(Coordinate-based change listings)
-- Opening Marker --
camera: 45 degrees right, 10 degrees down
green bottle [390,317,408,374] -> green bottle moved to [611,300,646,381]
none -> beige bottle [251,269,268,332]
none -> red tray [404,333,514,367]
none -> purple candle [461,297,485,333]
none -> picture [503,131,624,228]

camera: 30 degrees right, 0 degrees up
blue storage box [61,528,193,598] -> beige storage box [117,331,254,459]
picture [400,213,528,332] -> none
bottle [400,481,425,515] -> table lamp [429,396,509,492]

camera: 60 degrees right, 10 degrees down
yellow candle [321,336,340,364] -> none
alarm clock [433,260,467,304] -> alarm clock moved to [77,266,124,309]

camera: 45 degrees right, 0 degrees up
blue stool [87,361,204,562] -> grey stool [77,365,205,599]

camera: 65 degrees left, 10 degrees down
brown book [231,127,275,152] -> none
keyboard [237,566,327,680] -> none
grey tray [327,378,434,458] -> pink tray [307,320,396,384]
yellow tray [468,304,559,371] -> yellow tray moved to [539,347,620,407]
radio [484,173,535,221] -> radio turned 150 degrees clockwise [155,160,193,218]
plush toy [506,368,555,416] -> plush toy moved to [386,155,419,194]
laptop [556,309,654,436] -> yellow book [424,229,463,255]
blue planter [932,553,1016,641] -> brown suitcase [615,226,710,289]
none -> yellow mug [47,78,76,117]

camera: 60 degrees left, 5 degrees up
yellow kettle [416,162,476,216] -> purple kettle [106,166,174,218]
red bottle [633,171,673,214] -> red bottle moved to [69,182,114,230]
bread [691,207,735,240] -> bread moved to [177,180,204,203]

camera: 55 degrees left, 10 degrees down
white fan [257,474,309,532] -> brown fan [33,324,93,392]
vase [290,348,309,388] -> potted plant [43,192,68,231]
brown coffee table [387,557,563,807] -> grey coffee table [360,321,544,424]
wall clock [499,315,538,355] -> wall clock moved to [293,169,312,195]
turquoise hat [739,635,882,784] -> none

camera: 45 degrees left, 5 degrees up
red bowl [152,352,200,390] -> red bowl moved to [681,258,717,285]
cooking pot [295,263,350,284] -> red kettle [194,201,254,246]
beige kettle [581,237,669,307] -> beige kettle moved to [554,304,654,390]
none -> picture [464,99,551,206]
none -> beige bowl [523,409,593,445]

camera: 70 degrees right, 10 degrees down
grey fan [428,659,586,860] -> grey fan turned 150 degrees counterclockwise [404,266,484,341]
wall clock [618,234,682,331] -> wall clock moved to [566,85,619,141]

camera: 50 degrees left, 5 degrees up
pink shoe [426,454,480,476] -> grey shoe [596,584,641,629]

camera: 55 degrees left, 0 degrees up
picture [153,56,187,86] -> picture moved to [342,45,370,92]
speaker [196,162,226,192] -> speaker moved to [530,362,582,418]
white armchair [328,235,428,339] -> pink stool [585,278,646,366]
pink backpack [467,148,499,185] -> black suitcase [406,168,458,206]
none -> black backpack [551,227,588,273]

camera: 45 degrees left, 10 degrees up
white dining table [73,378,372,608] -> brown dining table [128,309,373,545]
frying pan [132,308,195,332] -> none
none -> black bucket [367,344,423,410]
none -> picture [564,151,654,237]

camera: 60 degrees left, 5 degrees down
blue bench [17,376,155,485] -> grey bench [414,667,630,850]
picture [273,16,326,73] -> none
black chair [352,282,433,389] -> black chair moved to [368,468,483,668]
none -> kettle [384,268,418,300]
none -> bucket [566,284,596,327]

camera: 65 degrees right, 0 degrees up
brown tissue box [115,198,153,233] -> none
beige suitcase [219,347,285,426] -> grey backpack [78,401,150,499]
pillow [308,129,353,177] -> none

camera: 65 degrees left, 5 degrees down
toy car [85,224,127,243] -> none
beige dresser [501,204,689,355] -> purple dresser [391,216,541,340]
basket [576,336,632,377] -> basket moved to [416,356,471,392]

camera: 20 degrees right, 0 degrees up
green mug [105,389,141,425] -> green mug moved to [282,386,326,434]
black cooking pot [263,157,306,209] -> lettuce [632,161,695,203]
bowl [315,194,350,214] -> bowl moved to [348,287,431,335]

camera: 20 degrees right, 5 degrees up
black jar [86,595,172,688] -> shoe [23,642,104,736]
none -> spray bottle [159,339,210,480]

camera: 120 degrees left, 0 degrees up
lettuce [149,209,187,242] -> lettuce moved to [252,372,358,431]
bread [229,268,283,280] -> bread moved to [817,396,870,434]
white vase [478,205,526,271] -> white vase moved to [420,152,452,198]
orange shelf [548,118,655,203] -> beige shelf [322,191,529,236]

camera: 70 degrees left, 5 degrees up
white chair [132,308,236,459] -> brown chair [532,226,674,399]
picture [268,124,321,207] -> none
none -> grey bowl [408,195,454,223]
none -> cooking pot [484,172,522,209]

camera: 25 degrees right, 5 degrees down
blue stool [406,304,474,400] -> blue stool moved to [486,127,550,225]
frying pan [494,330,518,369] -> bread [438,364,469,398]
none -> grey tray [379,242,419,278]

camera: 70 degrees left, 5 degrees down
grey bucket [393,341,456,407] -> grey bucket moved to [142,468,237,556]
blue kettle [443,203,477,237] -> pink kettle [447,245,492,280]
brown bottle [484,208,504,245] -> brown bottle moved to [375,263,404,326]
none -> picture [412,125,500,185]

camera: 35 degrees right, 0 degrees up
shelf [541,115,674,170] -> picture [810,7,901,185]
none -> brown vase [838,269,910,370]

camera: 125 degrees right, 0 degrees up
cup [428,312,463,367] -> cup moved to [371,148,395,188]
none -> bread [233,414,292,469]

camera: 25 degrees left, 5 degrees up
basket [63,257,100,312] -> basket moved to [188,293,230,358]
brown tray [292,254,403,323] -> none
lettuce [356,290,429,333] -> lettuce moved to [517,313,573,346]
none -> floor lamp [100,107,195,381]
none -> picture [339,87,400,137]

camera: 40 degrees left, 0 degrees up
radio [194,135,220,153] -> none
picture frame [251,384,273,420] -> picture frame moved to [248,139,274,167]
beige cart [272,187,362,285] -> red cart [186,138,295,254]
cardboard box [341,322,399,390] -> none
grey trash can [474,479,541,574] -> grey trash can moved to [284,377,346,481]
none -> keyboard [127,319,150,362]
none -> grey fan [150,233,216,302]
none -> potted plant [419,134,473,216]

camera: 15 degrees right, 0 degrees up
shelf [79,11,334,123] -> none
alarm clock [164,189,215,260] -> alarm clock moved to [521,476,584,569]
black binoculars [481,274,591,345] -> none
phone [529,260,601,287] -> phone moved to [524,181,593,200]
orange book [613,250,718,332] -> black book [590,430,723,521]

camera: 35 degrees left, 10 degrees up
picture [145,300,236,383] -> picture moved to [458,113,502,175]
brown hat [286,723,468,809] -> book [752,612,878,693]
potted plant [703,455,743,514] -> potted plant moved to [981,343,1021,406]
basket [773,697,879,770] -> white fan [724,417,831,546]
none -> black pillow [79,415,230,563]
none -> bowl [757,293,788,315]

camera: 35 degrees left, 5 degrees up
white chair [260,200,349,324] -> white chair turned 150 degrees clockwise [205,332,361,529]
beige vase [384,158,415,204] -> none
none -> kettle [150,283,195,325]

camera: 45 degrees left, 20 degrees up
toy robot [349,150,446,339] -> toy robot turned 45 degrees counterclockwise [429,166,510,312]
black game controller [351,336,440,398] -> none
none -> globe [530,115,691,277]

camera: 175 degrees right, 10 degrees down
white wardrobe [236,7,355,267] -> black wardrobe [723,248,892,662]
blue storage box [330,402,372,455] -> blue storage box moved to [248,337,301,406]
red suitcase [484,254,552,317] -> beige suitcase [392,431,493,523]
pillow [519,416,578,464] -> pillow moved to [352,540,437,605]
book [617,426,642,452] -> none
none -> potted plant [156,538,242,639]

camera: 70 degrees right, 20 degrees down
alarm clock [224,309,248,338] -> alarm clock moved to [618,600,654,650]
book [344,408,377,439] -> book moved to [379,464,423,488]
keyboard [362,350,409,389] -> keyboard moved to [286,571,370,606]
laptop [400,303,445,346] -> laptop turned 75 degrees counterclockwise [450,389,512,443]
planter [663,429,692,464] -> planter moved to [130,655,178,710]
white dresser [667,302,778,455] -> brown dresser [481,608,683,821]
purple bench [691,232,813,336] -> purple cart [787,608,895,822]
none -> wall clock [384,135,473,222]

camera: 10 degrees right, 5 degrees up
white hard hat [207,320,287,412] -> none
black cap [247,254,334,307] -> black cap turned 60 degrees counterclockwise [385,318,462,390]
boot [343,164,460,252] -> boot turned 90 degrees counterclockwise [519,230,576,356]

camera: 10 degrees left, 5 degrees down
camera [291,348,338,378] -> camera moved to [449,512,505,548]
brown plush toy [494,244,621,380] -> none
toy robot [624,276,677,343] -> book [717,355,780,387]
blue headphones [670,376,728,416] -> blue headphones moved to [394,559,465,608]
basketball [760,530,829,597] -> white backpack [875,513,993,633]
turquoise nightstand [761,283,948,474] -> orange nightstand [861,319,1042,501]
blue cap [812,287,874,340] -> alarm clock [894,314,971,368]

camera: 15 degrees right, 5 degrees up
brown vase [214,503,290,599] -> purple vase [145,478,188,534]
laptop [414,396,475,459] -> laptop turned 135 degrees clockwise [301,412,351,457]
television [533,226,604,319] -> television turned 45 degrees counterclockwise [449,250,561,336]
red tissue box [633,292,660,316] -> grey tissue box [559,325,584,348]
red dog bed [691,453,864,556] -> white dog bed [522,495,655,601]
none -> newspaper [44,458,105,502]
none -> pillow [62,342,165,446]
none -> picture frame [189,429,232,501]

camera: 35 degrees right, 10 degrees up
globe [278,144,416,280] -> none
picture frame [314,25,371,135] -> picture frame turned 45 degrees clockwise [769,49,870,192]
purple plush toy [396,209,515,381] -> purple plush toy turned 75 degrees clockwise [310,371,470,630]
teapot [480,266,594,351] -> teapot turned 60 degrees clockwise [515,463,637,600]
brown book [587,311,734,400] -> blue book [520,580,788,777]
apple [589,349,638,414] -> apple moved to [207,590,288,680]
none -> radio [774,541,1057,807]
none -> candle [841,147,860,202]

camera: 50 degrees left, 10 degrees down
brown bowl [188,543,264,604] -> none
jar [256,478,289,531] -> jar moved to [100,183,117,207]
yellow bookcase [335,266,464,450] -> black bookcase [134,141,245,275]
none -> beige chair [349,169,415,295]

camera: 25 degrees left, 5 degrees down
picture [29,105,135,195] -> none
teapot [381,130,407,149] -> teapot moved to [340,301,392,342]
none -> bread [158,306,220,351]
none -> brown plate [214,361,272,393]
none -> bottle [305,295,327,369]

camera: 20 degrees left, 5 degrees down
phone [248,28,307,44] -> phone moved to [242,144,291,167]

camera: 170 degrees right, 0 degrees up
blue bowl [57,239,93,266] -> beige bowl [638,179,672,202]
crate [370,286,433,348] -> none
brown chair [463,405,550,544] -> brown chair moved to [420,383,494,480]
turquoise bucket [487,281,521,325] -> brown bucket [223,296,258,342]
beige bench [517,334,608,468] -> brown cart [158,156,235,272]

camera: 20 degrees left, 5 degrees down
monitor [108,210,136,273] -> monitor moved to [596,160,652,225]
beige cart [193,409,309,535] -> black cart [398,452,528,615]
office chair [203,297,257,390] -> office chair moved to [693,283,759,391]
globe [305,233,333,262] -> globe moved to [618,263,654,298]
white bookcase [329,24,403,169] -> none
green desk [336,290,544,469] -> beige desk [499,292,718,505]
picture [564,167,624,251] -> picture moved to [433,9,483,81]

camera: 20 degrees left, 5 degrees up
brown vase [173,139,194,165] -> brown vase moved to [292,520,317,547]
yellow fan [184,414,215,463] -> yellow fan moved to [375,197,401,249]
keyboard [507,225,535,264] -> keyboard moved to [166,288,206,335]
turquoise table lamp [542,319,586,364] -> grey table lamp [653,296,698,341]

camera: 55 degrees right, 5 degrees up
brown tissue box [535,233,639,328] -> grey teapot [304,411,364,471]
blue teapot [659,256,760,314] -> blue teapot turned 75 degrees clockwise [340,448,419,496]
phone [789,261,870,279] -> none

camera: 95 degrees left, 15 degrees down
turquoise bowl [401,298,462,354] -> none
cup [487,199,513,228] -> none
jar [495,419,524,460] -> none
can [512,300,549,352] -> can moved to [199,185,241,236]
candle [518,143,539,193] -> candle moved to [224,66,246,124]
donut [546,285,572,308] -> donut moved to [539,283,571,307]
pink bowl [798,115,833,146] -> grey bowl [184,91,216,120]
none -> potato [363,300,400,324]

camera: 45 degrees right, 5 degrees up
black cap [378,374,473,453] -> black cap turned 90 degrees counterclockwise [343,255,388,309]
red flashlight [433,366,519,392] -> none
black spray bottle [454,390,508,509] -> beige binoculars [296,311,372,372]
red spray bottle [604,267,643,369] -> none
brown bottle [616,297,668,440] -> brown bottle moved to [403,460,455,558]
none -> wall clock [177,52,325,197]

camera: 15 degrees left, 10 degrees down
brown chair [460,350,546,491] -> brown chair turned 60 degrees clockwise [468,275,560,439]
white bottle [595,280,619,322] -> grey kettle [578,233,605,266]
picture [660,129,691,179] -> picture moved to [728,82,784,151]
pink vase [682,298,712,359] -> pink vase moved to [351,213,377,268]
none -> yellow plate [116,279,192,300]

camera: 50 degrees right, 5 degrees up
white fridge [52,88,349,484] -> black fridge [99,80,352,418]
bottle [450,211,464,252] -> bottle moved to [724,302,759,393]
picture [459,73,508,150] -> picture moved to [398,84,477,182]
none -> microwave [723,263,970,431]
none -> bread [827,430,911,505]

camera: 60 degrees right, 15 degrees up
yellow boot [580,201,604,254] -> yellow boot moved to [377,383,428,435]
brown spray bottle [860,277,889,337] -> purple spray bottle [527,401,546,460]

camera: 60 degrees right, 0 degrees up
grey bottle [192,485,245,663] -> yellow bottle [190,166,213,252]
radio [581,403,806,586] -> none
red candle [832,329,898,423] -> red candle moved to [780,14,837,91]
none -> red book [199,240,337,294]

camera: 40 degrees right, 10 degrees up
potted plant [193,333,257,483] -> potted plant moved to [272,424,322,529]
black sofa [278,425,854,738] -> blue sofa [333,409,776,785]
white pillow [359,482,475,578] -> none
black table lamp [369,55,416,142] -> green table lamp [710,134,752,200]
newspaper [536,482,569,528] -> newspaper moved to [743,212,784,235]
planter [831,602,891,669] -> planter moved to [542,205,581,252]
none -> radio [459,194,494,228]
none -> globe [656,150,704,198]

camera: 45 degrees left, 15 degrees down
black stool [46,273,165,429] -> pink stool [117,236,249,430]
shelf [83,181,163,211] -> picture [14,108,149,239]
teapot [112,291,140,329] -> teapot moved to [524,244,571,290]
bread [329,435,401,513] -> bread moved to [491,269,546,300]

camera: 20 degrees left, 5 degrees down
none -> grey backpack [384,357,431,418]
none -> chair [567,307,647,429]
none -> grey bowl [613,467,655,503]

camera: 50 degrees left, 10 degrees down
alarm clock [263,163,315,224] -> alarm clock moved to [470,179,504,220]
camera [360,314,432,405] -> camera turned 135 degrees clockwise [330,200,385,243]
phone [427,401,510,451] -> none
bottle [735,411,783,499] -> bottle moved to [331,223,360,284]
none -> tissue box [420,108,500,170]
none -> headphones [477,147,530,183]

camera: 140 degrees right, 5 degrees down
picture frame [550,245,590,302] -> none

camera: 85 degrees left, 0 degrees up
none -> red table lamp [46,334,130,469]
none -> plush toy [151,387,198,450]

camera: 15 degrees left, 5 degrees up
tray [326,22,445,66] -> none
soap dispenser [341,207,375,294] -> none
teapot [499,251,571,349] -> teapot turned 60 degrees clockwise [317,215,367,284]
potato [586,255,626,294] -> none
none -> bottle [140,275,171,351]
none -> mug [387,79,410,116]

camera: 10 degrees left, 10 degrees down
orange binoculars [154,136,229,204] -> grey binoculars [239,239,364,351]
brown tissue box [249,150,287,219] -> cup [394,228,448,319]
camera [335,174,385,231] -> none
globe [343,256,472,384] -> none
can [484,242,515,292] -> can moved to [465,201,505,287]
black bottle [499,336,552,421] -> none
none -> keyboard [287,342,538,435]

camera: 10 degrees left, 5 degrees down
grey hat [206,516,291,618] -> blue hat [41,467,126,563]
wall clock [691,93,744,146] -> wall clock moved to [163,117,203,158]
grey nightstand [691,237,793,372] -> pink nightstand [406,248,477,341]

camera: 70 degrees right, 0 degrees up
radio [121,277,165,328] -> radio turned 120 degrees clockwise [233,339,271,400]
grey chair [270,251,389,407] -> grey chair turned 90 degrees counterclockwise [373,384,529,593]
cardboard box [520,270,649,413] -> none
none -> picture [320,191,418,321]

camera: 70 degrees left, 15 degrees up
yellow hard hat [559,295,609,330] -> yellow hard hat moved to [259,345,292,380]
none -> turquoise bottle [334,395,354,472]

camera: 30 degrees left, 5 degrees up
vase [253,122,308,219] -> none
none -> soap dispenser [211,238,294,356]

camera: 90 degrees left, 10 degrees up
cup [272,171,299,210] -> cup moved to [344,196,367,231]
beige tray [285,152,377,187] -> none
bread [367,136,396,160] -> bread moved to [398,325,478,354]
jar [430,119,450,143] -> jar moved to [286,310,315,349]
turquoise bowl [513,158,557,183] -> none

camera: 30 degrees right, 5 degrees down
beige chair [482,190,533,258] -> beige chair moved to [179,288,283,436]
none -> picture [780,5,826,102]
-- Closing Marker --
WHAT IS BEING ASKED
Return exactly, and only, the lines above starting at the line that contains "none -> candle [841,147,860,202]" and ending at the line that contains "picture [29,105,135,195] -> none".

ANSWER FOR THE TASK
none -> candle [841,147,860,202]

camera: 50 degrees left, 10 degrees down
brown bowl [188,543,264,604] -> none
jar [256,478,289,531] -> jar moved to [100,183,117,207]
yellow bookcase [335,266,464,450] -> black bookcase [134,141,245,275]
none -> beige chair [349,169,415,295]

camera: 25 degrees left, 5 degrees down
picture [29,105,135,195] -> none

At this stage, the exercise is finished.